*** Records for this task Section Begins ***

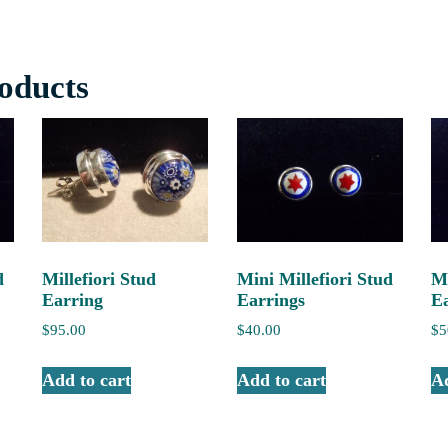
oducts
d
Millefiori Stud
Mini Millefiori Stud
Mi
Earring
Earrings
E
$
95.00
$
40.00
$
5
Add to cart
Add to cart
Ad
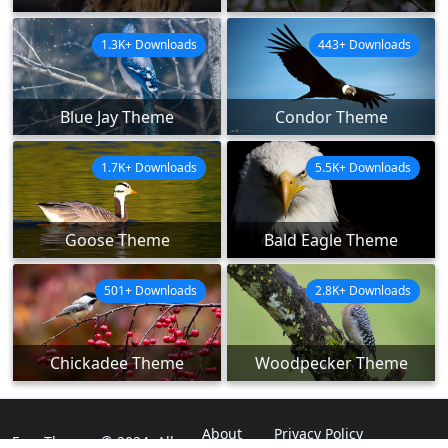
1.3K+ Downloads
443+ Downloads
Blue Jay Theme
Condor Theme
1.7K+ Downloads
5.5K+ Downloads
Goose Theme
Bald Eagle Theme
501+ Downloads
2.8K+ Downloads
Chickadee Theme
Woodpecker Theme
About
Privacy Policy
ExpoThemes © 2024. All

*** Records for this task Section Ends ***

**What is needed**
Search each line of the data above for "Millefiori", and copy the lines where it occurs.

**Answer for the task**
Millefiori Stud
Mini Millefiori Stud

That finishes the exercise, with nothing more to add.